Some language scholars seem to think that what we do in language is unique, in the filling of frames with other frames to open up a universe of complicated structure-forms. But consider how frequently we do similarly complex things in understanding visual scenes. The language-agency must be able to interrupt itself, while handling one phrase, to work on parts of another phrase, and this involves some complex short-term memory skills. But in vision, too, there must be similar processes involved in breaking scenes apart and representing them as composed of objects and relationships. The picture below suggests how similar such processes may be. In language, the problem is to recognize that the two words took and out both belong to the same verb phrase, although they are separated in time.

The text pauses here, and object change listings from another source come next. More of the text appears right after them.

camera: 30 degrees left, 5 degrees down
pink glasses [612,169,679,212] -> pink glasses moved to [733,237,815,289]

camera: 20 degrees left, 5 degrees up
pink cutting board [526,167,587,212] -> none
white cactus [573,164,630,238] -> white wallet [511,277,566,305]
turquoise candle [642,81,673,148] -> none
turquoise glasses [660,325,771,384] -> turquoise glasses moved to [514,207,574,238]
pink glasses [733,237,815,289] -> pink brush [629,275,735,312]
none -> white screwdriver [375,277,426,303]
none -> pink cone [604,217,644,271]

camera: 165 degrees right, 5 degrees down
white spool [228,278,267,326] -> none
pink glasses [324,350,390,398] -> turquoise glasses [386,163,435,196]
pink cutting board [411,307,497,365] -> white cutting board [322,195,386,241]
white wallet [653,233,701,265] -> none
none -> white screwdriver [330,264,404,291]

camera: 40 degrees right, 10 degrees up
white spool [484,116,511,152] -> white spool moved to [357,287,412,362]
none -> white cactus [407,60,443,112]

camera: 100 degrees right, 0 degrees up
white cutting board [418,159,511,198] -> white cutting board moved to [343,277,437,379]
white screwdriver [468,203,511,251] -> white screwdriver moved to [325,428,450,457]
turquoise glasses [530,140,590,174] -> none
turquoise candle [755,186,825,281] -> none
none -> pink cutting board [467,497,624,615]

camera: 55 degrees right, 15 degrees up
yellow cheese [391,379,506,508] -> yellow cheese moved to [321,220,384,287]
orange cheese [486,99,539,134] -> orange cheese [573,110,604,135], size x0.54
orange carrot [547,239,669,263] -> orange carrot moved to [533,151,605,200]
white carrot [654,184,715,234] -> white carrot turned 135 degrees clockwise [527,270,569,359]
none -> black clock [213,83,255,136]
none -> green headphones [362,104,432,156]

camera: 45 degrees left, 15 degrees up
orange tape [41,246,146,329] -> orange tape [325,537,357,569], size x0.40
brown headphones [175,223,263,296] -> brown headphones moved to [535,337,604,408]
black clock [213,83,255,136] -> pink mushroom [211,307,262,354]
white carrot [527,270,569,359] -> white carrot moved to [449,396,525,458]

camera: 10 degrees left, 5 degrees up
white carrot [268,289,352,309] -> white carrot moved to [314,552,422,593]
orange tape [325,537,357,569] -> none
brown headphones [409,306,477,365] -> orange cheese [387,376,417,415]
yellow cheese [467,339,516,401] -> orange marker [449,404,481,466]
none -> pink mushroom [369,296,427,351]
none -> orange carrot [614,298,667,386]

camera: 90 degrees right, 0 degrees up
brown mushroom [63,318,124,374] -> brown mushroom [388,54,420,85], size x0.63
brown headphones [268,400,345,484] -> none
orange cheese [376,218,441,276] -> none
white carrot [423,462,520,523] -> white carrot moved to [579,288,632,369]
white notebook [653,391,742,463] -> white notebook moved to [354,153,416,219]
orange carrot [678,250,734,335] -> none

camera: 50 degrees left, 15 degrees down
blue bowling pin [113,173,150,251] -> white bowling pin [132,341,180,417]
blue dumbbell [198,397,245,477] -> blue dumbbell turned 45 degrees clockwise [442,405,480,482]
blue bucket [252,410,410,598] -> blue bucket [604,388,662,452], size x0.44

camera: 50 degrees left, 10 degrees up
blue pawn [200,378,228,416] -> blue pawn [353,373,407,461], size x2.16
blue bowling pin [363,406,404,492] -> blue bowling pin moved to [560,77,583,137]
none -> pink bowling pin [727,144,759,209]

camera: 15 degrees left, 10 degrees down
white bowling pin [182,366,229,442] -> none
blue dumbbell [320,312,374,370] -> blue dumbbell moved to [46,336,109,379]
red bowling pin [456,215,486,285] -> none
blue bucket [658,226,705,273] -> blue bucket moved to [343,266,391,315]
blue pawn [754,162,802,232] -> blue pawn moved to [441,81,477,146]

In vision, the problem is to recognize the two regions of a tabletop as being parts of the same object, although they are separated in space.
Notice also that we cannot see the tops of the blocks that serve as legs — and yet we do not have the slightest doubt about where they end. Similarly, the ends of language phrases are frequently unmarked — yet again we can tell where they end. In The thief who took the moon moved it to Paris, the word who marks the beginning of a new frame, but there is no special word to indicate the ending of that phrase. Why don't we wrongly assign the moon to the Actor of the spurious phrase, The moon moved it to Paris? It is because we first heard . . . who took the moon, which caused the moon to get attached to the Object pronome of the Trans-frame for took — so now it's not available to serve as Actor in the frame for moved. The thief is still available to play that role. I don't mean to suggest we can never assign the same phrase to two different roles, only that good speakers choose their forms so that this doesn't happen by accident.
Did our capacity to deal with phraselike structures evolve first in language or in vision? Among our ancestors, vision greatly antedates language, so if these abilities are related, our language-agencies themselves more likely evolved from variants of genes that first evolved in shaping the architecture of our vision-systems. Today we have no way to verify such a conjecture, but future geneticists may become able to trace the ancestry of many such relationships by examining the genes that generate the corresponding brain structures.